Conseil : gagnez la confiance de l’assistant(e) qui connaît tout de l’associé, ses habitudes, ses préférences et son emploi du temps.

Quelques astuces pour réussir une négociation avec un grand groupe

  1. Fixez-vous un objectif : avant le premier rendez-vous, cela peut-être d’en obtenir un deuxième.
  2. Essayez avec un petit peu de small talk : en engageant une discussion personnelle et intime pour installer un climat de confiance.
  3. Précipiter la chute : mettre le client dans une position déséquilibrée pour lui faire comprendre ce qu’est précisément son problème afin qu’il demande quelle est la solution.
  4. Ne jamais prendre les choses pour acquises : la véritable clôture de la négociation est la signature du contrat. Il faut compter entre 5 et 12 rendez-vous. De nombreux rebondissements peuvent survenir d’ici là.
  5. Se méfier du middle management : les interlocuteurs favoris sont la direction ou les innovateurs. Évitez ce qu’il y a entre les deux.
  6. Ne jamais sous-estimer votre compétiteur : on ne s’attaque pas à une personne qu’on ne peut pas tuer. Le temps passé à tacler un compétiteur, c’est autant de temps perdu à analyser l’environnement, ses produits et ses méthodes de vente. Il y a toujours des leçons à tirer en cas d’échec et puis le compétiteur peut toujours représenter un potentiel futur partenaire.
  7. Évaluer correctement le niveau de pricing : ne dévalorisez pas votre produit parce qu’il sera difficile de le revaloriser par la suite. Vous pouvez offrir une période d’essai gratuite pour laisser le client valoriser le produit lui-même.
  8. Apprendre à dire non : suscite le respect, car vous connaissez vos limites dans le compromis pour orienter toute prise de décision.

Le pouvoir du non

Séance par Guillaume Fourdinier, CEO d’ Agricool

« Les deux mots les plus brefs et les plus anciens, « oui » et « non », sont ceux qui exigent le plus de réflexion.» — Pyhtagore

La mission d’Agricool est la suivante : « Construire un système alimentaire durable permettant de produire localement et sans pesticide des fruits et légumes excellents et accessibles à tous. »

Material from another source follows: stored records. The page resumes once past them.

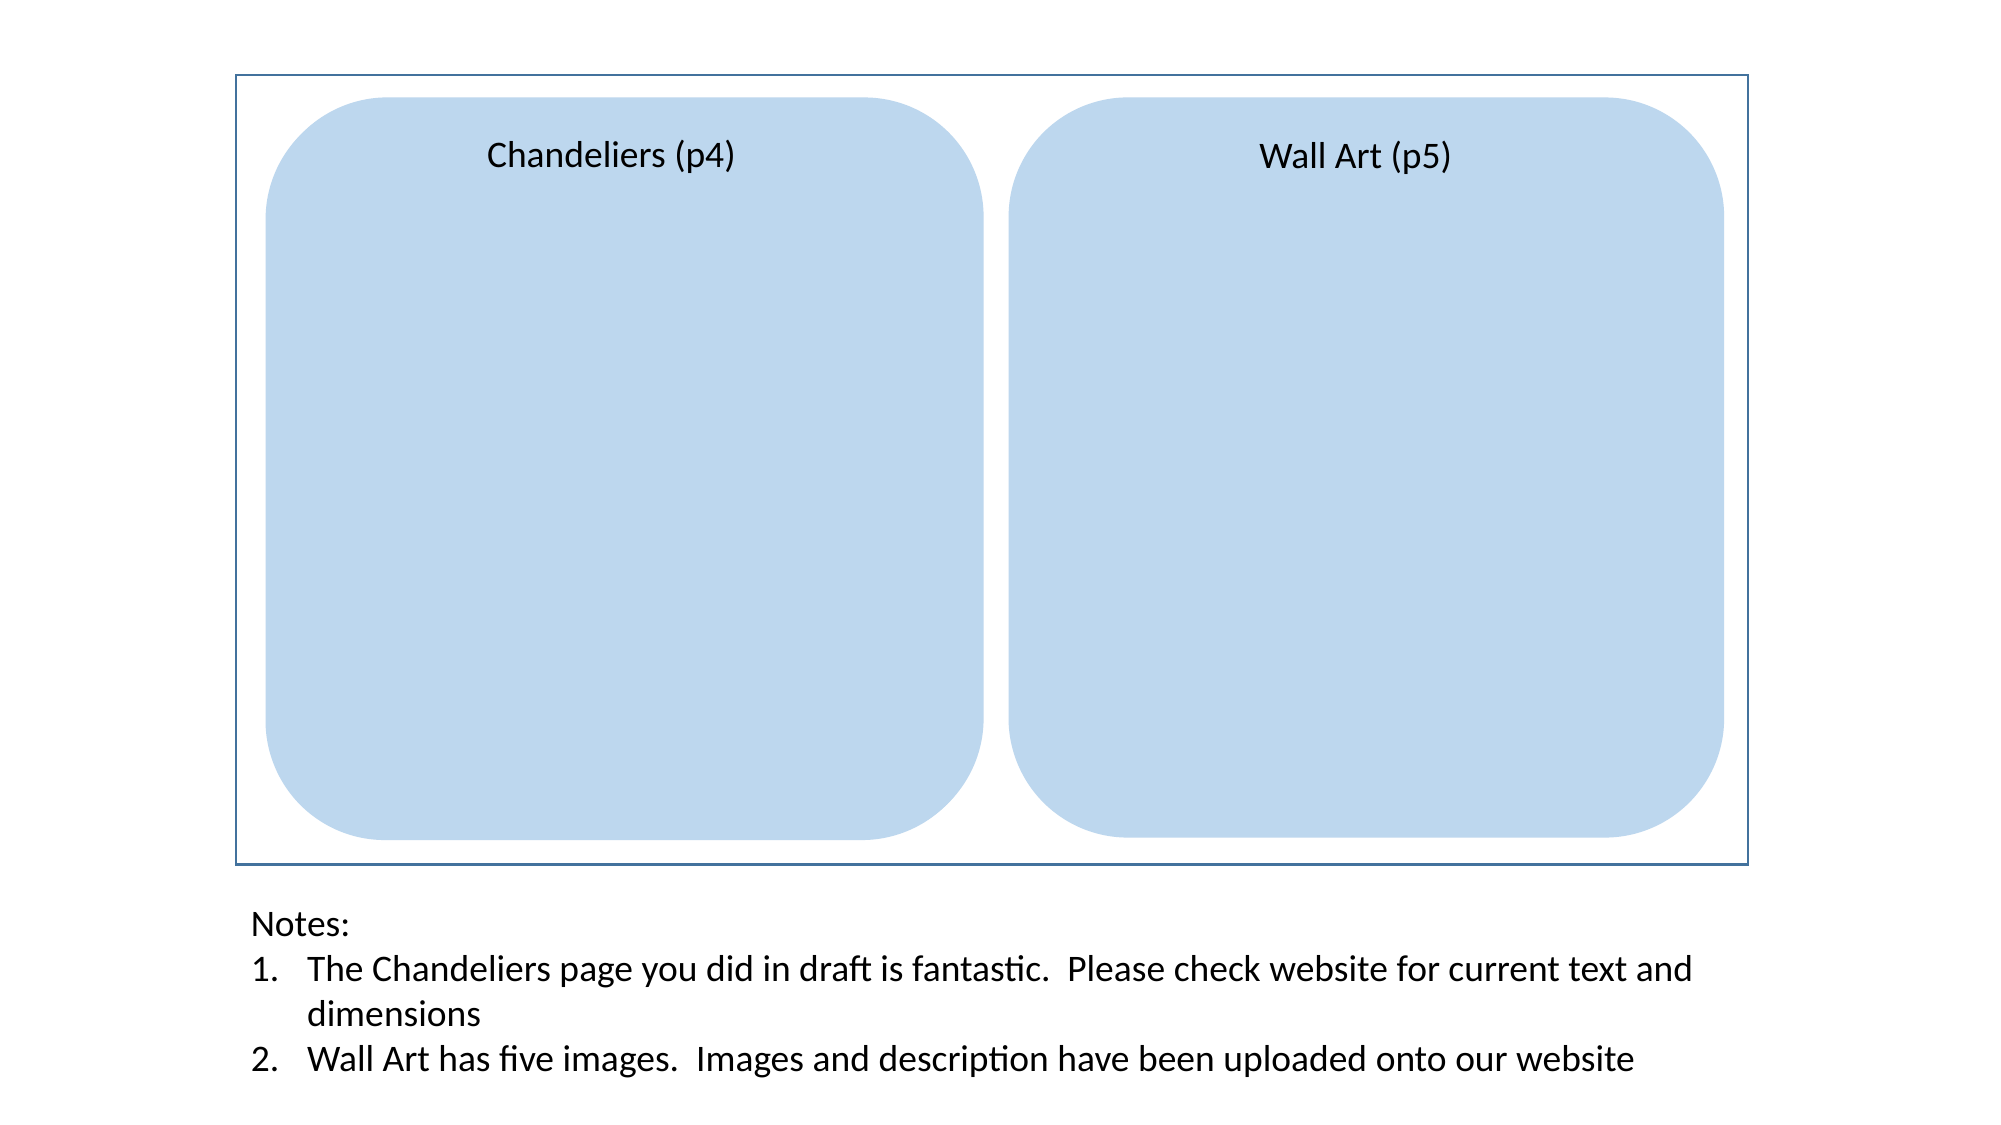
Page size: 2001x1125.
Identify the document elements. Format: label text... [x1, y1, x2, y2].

text_box Chandeliers (p4) [426, 122, 797, 183]
text_box [266, 96, 985, 839]
text_box Notes: The Chandeliers page you did in draft is fantastic. Please check website for current text and dimensions Wall Art has five images. Images and description have been uploaded onto our website [235, 891, 1749, 998]
text_box [235, 74, 1749, 866]
text_box Wall Art (p5) [1072, 123, 1648, 184]
text_box [1007, 96, 1726, 839]
text_box [264, 152, 930, 842]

Lorsque vous avez une telle ambition, il est important de savoir prendre de décisions radicales et donc de renoncer à beaucoup de choses. Agricool a décidé de mettre le paquet sur la R&D afin de produire la meilleure fraise qui soit avant de penser à produire d’autres végétaux.

Être focus, c’est avoir une vision d’exécution. C’est être capable de refuser des opportunités pour en privilégier d’autres. C’est suivre une ligne directrice qui répond au planning d’exécution.

Savoir dire non au recrutement : en un an, 1 715 candidats pour 30 recrues. Cette sélection exigeante leur a permis de se concentrer sur leurs besoins en assurant une bonne intégration des nouveaux dans leur culture perfectionniste.

Rester concentré : Agricool cultive le perfectionnisme autant dans le travail que dans leur quotidien. Cette radicalité d’exécution va de pair avec une volonté de simplicité pour prendre les décisions qui comptent et auront le plus d’impact dans leur activité.

Faire l’essentiel, déléguer tout ce qui ne l’est pas : toutes les tâches a forte valeur ajoutée sont privilégiées. Celles qui ne le sont pas sont, généralement, déléguées à des prestataires comme Side.

Savoir dire non aux médias : les phases de médiatisation doivent servir un objectif précis comme accélérer une levée de fonds par exemple. Le refus de demandes d’interviews s’inscrit dans cette même logique : il ne faut accepter les propositions des médias que lorsque la startup en a besoin.

Comprendre sa zone de contrôle : c’est pouvoir séparer ce que vous pouvez contrôler de ce que vous êtes incapable de contrôler. Ne prêtez pas attention aux actualités dont 99,9 % des informations sont complètement en dehors de votre zone de contrôle. Concentrez toute énergie sur des choses que vous pouvez influencer et laissez le reste advenir.